Dataset records:
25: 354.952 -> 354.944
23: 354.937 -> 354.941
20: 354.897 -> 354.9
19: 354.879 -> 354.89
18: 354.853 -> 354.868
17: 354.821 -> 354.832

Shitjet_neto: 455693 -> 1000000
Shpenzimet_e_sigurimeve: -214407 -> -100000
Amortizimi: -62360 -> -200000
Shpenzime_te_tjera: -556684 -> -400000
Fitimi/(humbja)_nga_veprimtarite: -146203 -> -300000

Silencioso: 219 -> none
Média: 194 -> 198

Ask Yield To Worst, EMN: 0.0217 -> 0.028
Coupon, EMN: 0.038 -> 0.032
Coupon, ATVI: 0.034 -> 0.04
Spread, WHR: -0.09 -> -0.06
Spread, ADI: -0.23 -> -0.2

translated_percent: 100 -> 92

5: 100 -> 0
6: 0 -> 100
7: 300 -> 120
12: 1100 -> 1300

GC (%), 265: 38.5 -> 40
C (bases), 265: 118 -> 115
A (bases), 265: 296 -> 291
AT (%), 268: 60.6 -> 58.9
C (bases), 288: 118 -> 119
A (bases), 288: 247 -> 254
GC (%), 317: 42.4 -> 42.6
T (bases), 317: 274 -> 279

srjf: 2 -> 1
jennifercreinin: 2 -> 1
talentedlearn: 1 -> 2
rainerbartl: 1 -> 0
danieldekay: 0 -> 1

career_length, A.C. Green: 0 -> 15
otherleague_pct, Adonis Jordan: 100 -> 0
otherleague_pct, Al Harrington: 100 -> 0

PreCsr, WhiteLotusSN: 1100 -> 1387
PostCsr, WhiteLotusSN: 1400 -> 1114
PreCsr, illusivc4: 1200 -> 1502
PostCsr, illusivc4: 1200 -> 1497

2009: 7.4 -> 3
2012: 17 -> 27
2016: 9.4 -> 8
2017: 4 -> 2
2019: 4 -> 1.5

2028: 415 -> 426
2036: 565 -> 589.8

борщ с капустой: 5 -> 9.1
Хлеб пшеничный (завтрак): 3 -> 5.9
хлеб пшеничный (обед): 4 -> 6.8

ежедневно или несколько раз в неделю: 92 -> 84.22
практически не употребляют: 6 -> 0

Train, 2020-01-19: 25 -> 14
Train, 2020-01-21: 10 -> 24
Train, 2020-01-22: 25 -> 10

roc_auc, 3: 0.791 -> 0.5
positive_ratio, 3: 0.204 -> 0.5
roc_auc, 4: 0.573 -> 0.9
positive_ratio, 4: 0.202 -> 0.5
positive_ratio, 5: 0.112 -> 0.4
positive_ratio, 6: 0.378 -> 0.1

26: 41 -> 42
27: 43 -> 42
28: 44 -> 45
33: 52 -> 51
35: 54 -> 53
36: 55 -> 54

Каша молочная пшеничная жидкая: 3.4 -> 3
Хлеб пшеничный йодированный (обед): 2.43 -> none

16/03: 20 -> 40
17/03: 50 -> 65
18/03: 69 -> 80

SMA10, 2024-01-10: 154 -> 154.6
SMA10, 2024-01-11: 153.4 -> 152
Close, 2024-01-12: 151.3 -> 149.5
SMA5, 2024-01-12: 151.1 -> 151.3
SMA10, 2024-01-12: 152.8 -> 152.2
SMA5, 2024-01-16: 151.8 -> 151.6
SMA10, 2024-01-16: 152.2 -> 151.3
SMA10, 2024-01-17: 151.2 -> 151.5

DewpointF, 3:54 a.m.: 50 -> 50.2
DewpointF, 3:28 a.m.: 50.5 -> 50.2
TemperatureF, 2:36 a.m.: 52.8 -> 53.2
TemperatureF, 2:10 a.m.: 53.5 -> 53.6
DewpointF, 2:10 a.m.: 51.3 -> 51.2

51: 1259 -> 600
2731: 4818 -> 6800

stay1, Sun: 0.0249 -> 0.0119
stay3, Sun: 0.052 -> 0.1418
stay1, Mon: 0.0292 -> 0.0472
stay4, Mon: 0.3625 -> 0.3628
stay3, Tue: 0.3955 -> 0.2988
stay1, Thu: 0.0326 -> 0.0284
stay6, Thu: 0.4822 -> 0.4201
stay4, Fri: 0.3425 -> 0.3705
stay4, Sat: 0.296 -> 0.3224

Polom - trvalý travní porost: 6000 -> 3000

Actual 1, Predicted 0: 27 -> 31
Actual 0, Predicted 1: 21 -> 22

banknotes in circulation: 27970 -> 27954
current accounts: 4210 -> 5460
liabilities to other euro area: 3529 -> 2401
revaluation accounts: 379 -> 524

**Work request**
Go through the entries and copy every line that has "пшеничный".

**Response to this task**
Хлеб пшеничный (завтрак): 3 -> 5.9
хлеб пшеничный (обед): 4 -> 6.8
Хлеб пшеничный йодированный (обед): 2.43 -> none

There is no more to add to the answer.